Récit poétique, interrogeant cette histoire en profondeur, le texte de Soeuf Elbadawi, rend surtout hommage aux victimes de ce Visa Balladur. « La plus grosse tragédie qu’ait connu mon peuple à ce jour. A Moroni, nous parlons de près de 20.000 morts, soit près de 2% de la population de l’archipel, qui s’en va sous l’eau. Des morts dont personne, même les autorités comoriennes, ne souhaitent parler. Des cadavres qui embarrassent tout un chacun » confie l’auteur.

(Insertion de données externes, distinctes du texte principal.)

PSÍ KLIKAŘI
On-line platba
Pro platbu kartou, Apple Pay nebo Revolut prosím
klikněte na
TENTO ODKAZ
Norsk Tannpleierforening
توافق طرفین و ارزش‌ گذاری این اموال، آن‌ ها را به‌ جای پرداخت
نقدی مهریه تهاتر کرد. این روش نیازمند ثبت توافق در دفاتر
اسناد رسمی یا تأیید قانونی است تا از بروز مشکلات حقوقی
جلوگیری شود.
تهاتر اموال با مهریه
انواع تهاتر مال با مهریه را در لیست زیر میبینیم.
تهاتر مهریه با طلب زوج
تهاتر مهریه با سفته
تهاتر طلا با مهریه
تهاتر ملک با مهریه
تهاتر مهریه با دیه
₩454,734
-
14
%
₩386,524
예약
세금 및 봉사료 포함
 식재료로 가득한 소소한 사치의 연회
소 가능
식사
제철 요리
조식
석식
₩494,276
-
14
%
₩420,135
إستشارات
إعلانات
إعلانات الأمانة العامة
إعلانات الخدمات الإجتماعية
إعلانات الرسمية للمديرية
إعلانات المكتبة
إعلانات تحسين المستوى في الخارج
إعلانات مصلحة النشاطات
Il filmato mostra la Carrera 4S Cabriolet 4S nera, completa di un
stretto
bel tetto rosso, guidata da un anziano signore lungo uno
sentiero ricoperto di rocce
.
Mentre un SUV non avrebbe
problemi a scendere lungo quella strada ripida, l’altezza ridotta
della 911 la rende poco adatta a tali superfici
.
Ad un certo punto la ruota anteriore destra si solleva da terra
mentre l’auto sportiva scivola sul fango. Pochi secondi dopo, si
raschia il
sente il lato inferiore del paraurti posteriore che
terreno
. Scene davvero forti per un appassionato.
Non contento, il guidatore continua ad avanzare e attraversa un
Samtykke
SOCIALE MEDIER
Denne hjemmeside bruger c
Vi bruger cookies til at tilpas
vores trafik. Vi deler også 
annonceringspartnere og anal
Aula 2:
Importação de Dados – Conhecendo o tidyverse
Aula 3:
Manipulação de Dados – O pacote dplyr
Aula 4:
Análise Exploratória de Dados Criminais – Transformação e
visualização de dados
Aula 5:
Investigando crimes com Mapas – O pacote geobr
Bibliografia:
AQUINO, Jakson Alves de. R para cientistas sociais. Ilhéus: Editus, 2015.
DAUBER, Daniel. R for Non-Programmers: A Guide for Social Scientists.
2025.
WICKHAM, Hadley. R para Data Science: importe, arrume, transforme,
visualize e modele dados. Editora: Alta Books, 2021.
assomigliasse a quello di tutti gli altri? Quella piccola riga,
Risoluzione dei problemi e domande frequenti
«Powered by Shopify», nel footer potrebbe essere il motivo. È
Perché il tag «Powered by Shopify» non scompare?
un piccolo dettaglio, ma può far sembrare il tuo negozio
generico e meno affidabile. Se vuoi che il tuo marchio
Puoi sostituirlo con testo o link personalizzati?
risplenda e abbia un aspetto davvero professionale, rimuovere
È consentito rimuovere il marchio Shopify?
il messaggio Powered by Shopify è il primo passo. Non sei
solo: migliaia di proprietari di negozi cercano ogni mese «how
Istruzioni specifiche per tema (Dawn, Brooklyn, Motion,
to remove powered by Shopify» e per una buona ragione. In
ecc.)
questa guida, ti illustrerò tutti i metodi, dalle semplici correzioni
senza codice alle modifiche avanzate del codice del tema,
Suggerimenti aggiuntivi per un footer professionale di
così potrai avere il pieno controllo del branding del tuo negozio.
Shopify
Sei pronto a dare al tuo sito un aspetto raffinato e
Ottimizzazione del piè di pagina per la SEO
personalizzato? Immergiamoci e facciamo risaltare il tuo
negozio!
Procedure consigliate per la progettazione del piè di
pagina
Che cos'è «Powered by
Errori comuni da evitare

En consacrant son livre, les lycées et CFA de la région Ile de France prouvent une fois de plus que la poésie ou le trafic des imaginaires, comme le dit Soeuf Elbadawi, reste d’une puissance indiscutable, dès lors qu’il s’agit de se raconter à l’Autre, et de lui tendre la main. « Ces jeunes nous montrent que le dialogue est encore possible entre nos deux rives, et que la France n’est pas toujours ce qu’elle veut bien laisser entrevoir d’elle, sous nos tropiques » Ils ont fait "leur" cette histoire d’un personnage ayant perdu son cousin en mer à cause du Visa Balladur, et, qui voit son pays, de jour en jour, tomber, s’effondrer. Je leur dis encore merci, car ils m’indiquent, par leur choix, que j’ai eu raison de vouloir partager ce récit, et que, tous, nous pouvons nous indigner contre le silence orchestré autour de cette tragédie. Je dis merci aussi à mon éditeur pour sa confiance » résume Soeuf Elbadawi.